NZ Post trials open source on desktops

Open source desktops about freedom and diversity of operating system choice, says innovation manager

Just weeks after one of its divisions opted to replace Microsoft software with Google Apps, NZ Post is preparing to expand a proof-of-concept trial of open source on the desktop.

The project is about freedom and diversity in the choice of operating systems, not about specifically moving towards an open-source desktop, says NZ Post’s technology innovation manager, Barry Polley. NZ Post already uses some open source software, for example Red Hat Linux in the company’s datacentre, but not on the desktop.


See: Computerworld's open source special feature
The trial is initially using Ubuntu 9.04, Polley says, but Linux Mint is being tested as a longer-term candidate.

The distributions come with Open Office bundled and also some paint tools and virtual display technology for remote desktops which Post will be using.

"That's the easy 90% part," Polley says.

Applications for the remaining 10% of tasks will require more thought.

NZ Post is the only government-owned agency that has gone public on its participation in the Remix open-source public-sector desktop programme (see page 14), coordinated by the New Zealand Open Source Society (NZOSS).
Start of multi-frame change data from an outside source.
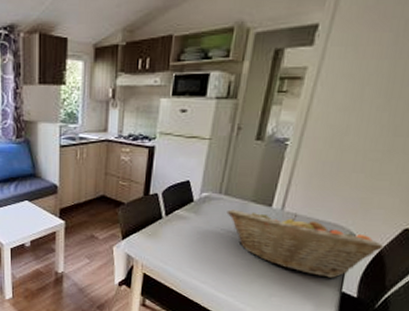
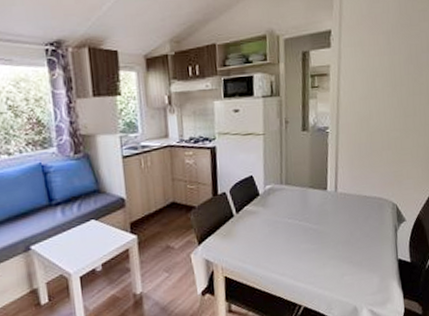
fruit basket: present [227,209,384,278] -> none [290,192,420,249]

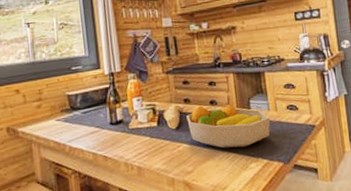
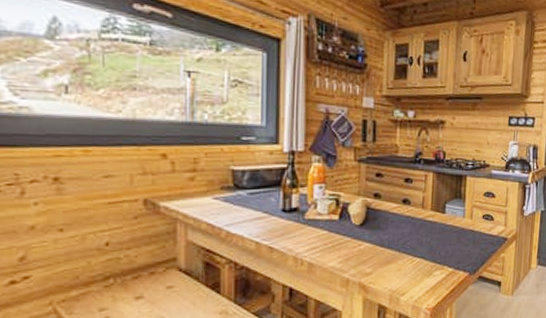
fruit bowl: present [186,104,271,149] -> none [374,203,464,253]

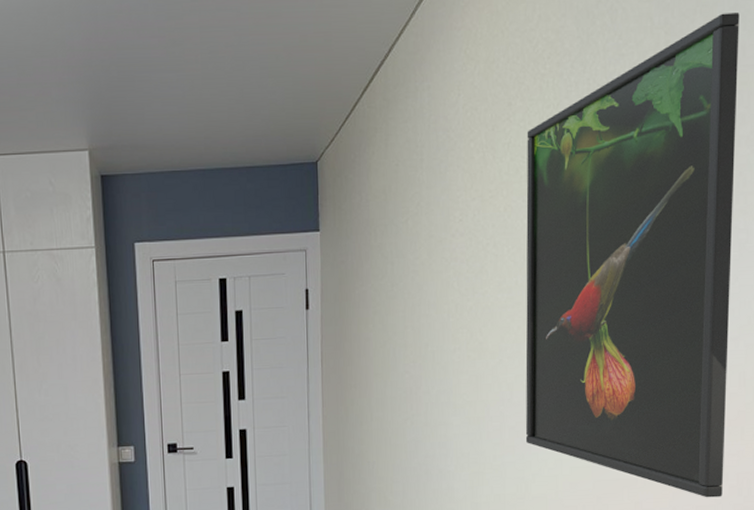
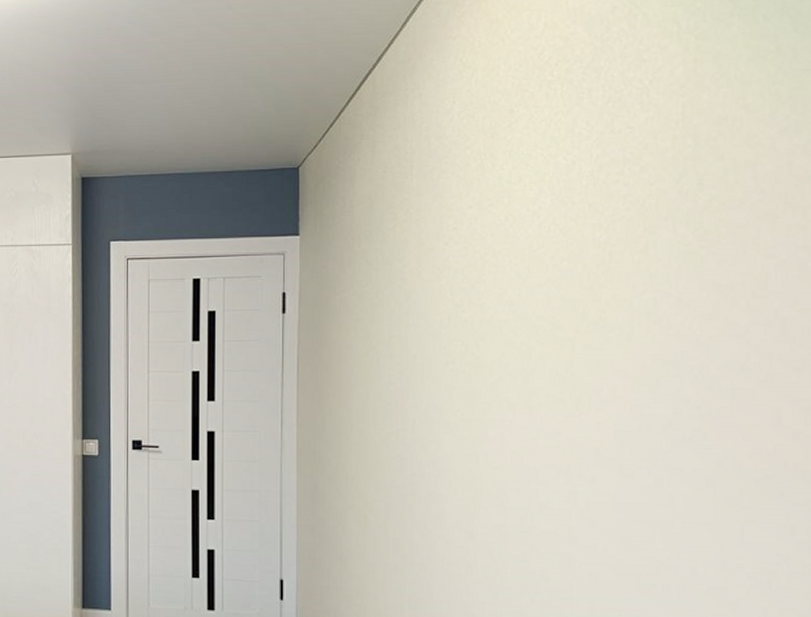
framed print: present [525,13,739,498] -> none [531,15,789,554]

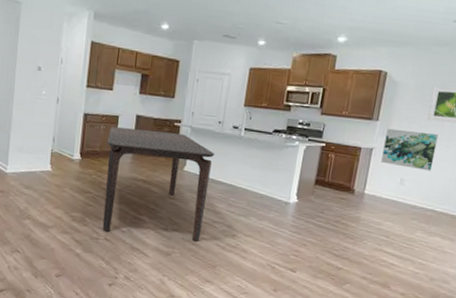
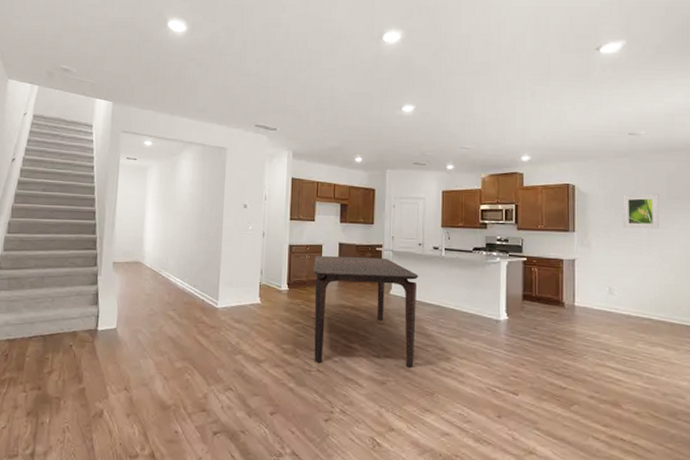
wall art: present [381,128,439,171] -> none [585,238,639,279]

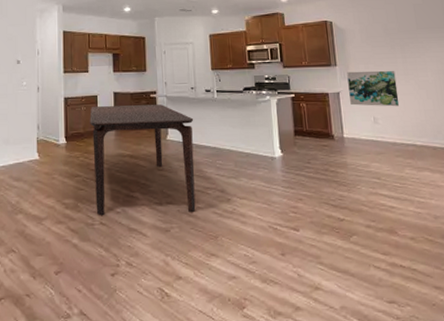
wall art: none [585,238,639,279] -> present [347,70,400,107]
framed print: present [622,194,660,229] -> none [376,25,413,59]

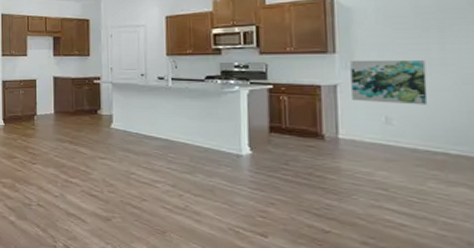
dining table: present [89,104,196,216] -> none [28,91,143,204]

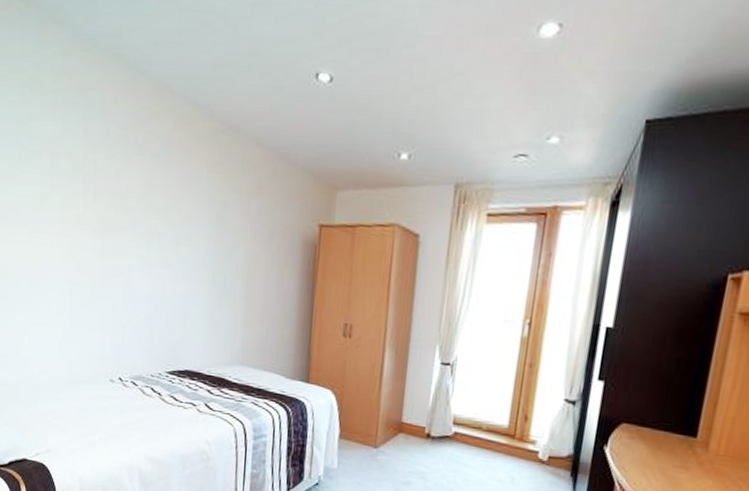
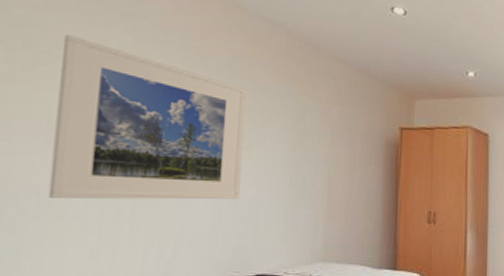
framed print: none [35,129,175,295] -> present [48,34,246,200]

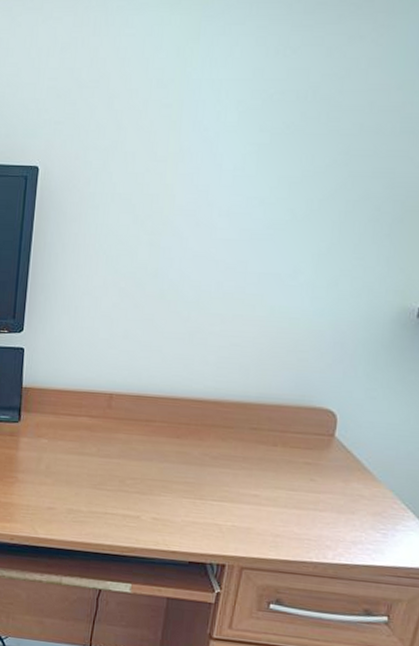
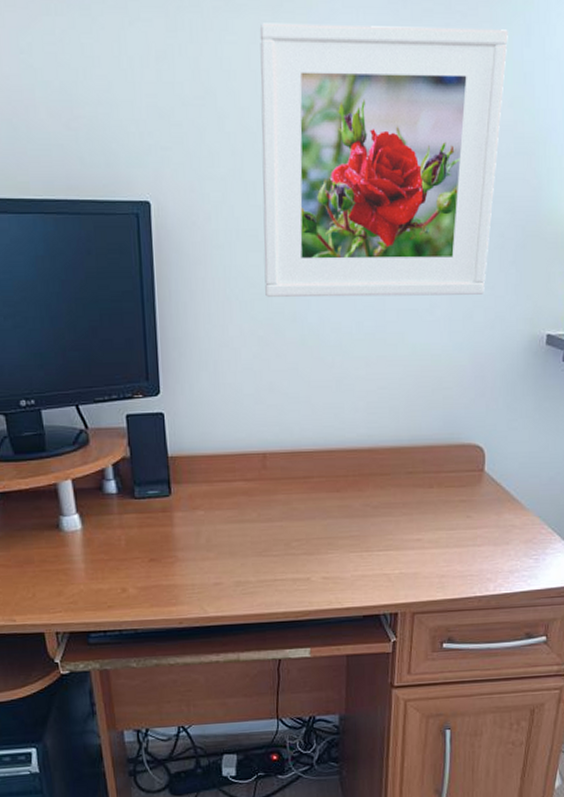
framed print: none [131,18,404,264] -> present [259,23,508,297]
Polley says the organisation will run a proof-of-concept phase for two months, with a group of about four desktop users, but is already identifying a larger group – about 40 – who will be used for the next “pilot” phase, if the proof of concept comes up with a positive result.

“We’re looking at the business value of using open source on the desktop,” he says. “Can we make it work for us and what are the barriers to acceptance?”

The major challenge is likely to be the training required, but there is always some training workload and delay in achieving full productivity in a new environment, he says, “even if you’re moving from XP to Windows 7”. The extra cost, if any, of moving to open source will be evaluated against the savings from proprietary licence fees.

“We think about 90 percent of our tasks are bog-standard,” requiring little or no change in work practices, he says. But the impact of the 10 percent that are left – if it is 10 percent – is difficult to forecast in advance. “Will it mean that there’s 10 percent of your work you simply can’t do, or will it just mean using some different tools?”

Clearly NZ Post will have different needs and considerations from more mainstream government agencies, but experiences from the trial will be shared across all agencies, working through the NZ Open Source Society, he says.

“One of the benefits of open source is collaboration,” he says, so it’s appropriate that such a project be pursued in a collaborative way among independent agencies, pooling the lessons learned.

There will be no centralised co-ordination of the exercise from the government side, Polley says.

“In the old days an exercise like this might have been done through the State Services Commission, but that’s all changed now.” With the shift of responsibility for operational aspects of all-of-government computing to Internal Affairs, some aspects of former centralised control appear to have been loosened and this has probably made such exercises as the Public Sector Remix project more practical. “But, I don’t want to get into that; it’s not my area,” he says.

There will be about a dozen desktop users involved in the proof-of-concept phase across all participating agencies.

NZ Post’s Postal Services Group signed up with GoogleApps for email and document collaboration earlier this year and the moves can be seen as related in the sense that both involve taking a broader outlook on software options, beyond the safe ground of Microsoft, says Polley.

On the other hand, “if you were a hard-core, open source enthusiast you would say that and Google were very different,” Google’s applications being proprietary. “We moved to Google for pragmatic reasons, [such as] access to email from anywhere and bigger mailboxes.”